Back to the Hon Daniel Levy:

Nathan Brown, an expert on Islamist parties, has warned against US policymakers being misled by a tendency towards “Ikwanophobia” (ikwan is Arabic for the Muslim Brothers’ movement)

Right, so now the problem is Ikwanophobia? The Muslim Brotherhood is a moderate and conservative movement? It is a bulwark against Al Qaeda? This is crazy talk! Who on EARTH can the Hon Daniel Levy have been talking to?

Oh.

habibi adds: on a related theme, here is Peter Oborne in The Spectator on some of his favourite nutters:

Critics of this analysis argue that political Islam, far from being an escalator to terrorist violence, plays an important role in preventing it.

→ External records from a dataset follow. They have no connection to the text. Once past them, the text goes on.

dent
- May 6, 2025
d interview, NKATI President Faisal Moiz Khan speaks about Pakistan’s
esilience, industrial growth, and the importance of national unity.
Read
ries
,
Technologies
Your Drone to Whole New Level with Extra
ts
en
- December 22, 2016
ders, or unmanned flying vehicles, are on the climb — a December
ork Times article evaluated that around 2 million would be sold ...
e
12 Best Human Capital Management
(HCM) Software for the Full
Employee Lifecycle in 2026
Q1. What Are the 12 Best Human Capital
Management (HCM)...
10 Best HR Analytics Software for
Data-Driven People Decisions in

The East London mosque, for instance, is accused by its critics of hosting apologists for terror. On the contrary, say its defenders, it is an important community centre, very much part of David Cameron’s Big Society. Certainly unorthodox views are expressed, but this is because it plays an important role in enabling Muslims to vent their anger and frustrations.

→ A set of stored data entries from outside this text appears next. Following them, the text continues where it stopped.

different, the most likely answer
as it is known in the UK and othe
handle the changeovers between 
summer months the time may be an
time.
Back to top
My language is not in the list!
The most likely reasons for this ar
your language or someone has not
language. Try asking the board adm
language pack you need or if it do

Up the road from where I live in Highbury, north London, is the North London Central Park mosque (or Finsbury Park Mosque as it used to be known). For years it was an unpleasant and dangerous place because it had fallen under the control of Abu Hamza and a group of thuggish al-Qa’eda apologists. Then one day we woke up and Abu Hamza was gone. It was not the British state which dislodged him, but his Muslim congregation. I understand that many of them are political Islamists who have sympathies with Hamas – extremists with no place in Britain according to Michael Gove and the Quilliam Foundation. Life is much better now, but the Quilliam memorandum nevertheless damns our local mosque as one of its ‘entry-level Islamist groups’.

According to the jungle drums in Whitehall, the neoconservatives have won and David Cameron will shortly be defining the terms of their victory in a speech, billed to address the twin issues of ‘security and extremism’. Before he speaks, I hope that the prime minister will consider this: Baroness Warsi was not the only one excluded from the Global Peace and Unity Conference last October. Also stranded outside were 30 or so supporters of al-Qa’eda sympathiser Anjem Choudary of the now proscribed al-Muhajiroun. They stood outside in the cold and wet, urging ordinary, law-abiding Muslims not to enter because to engage with British democracy was haram – forbidden.

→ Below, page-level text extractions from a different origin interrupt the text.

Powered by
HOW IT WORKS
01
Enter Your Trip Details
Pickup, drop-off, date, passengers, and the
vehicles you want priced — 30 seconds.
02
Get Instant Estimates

Hamas? No problem! Life is much better now!

As for the “bulwark” thesis, oh yes, for one example, the East London Mosque and British ikhwanis in the shape of the Muslim Association of Britain did absolutely sterling work against al Qaeda preacher and recruiter Anwar al Awlaki when he lived in the UK, didn’t they. Then they did even more to stop Awlaki after he left these shores to join his jihadi brothers in Yemen. Of course they did.

Why don’t Levy and Oborne get together to make a documentary on the dangerous idiocy of “ikhwanophobia”?